COVID-19 teaches valuable lessons


During the advanced chemistry magic show, senior Macie Goodmanson shows an elementary student a science experiment. Even during the chemistry show, students still had to wear masks, and some students and teachers hope that the mask mandate will hopefully be gone next year. Photo by Paige Harrington

COVID-19 affected this school year. It added new guidelines that needed to be followed. All these new rules not only affected the school as a whole but also the activities that occured.

“The school started out the year with a hybrid schedule, and that was just sort of a mess,” math teacher Jonathan Morgan said. “Nobody knew when they were supposed to come to school or what assignments they were supposed to work on.”

The start of the year was different from what most students and teachers were used to. However, over time, the COVID-19 guidelines lessened.

“Obviously, the face masks were a big change having to wear those every day,” Morgan said, “but once we got back in person, most of the year went relatively close to normal.” 

Eventually, most teachers were able to go back to teaching as they normally would, but there were still some challenges when it came to teaching online.

“Teaching was hard because it was difficult to understand how to teach all levels of kids using technology,” P.E. teacher Dawson Elliott said. “It was made a bit easier using different apps like EdPuzzle or Flipgrid to teach your lessons rather than lecture-based because it’s really hard to give a lecture over a PowerPoint on Zoom.”

Some teachers had very little trouble teaching online. 

“Because of COVID, I had to do a lot less of handing out papers, which I never really was very paper-oriented anyway,” business teacher Kellee Roberts said. “Basically, for me, I just made sure for a  lot of my lessons I had screen recordings of them so that kids that missed class would still have a way to be taught by me.”

DATA PROVIDED:
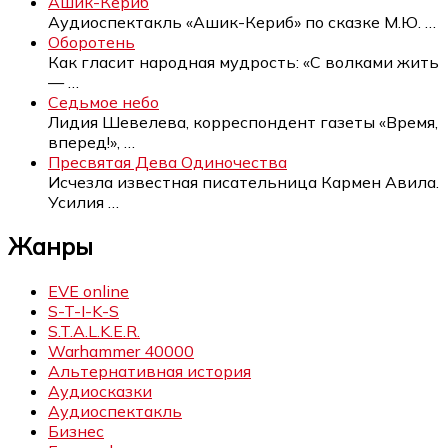
Ашик-Кериб
Аудиоспектакль «Ашик-Кериб» по сказке М.Ю.
…
Оборотень
Как гласит народная мудрость: «С волками жить
—
…
Седьмое небо
Лидия Шевелева, корреспондент газеты «Время,
вперед!»,
…
Пресвятая Дева Одиночества
Исчезла известная писательница Кармен Авила.
Усилия
…
Жанры
EVE online
S-T-I-K-S
S.T.A.L.K.E.R.
Warhammer 40000
Альтернативная история
Аудиосказки
Аудиоспектакль
Бизнес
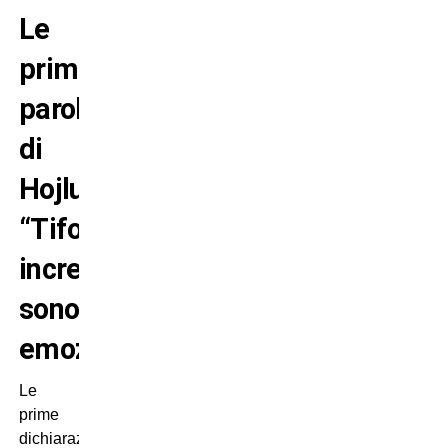
Le
prime
parole
di
Hojlund:
“Tifosi
incredibili,
sono
emozionato”
Le
prime
dichiarazioni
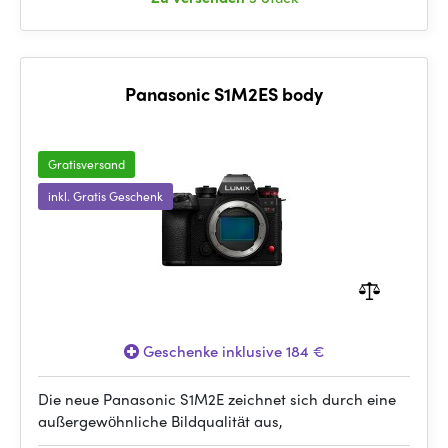
Panasonic S1M2ES body
Gratisversand
inkl. Gratis Geschenk
Geschenke inklusive 184 €
Die neue Panasonic S1M2E zeichnet sich durch eine
außergewöhnliche Bildqualität aus,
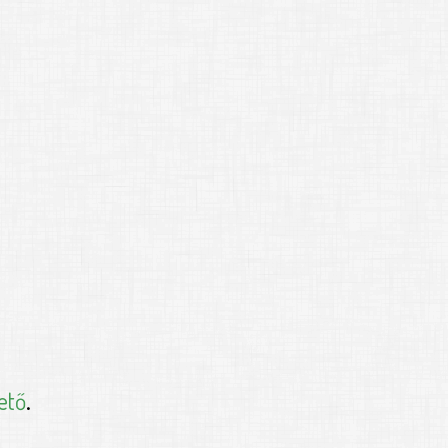
ető
.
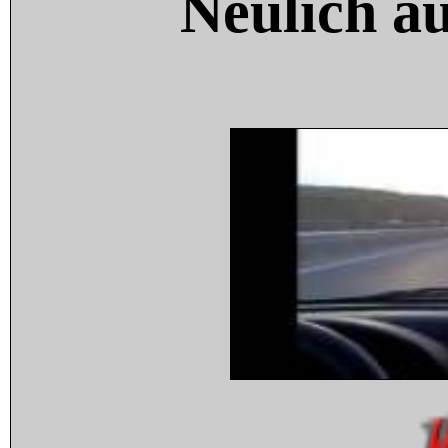
Neulich a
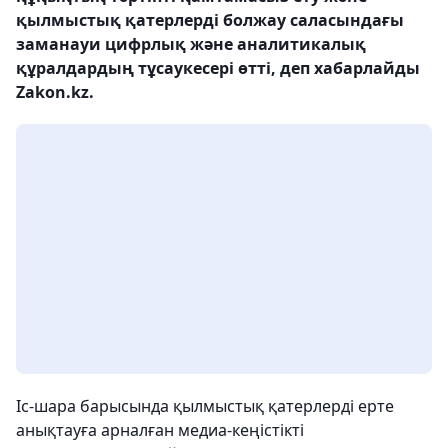
қылмыстық қатерлерді болжау саласындағы
заманауи цифрлық және аналитикалық
құралдардың тұсаукесері өтті, деп хабарлайды
Zakon.kz.
Іс-шара барысында қылмыстық қатерлерді ерте
анықтауға арналған медиа-кеңістікті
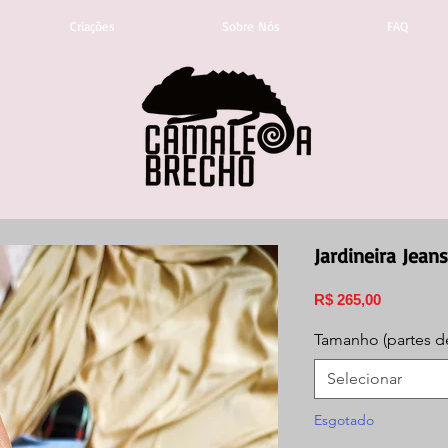
Criações
Sobre Nós
FAQ
Jardineira Jean
Preço
R$ 265,00
Tamanho (partes d
Selecionar
Esgotado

EXERCISE:
In the text about COVID-19 at school, which two apps does P.E. teacher Dawson Elliott name as making online teaching easier?

RESPONSE TO THE TASK:
EdPuzzle and Flipgrid.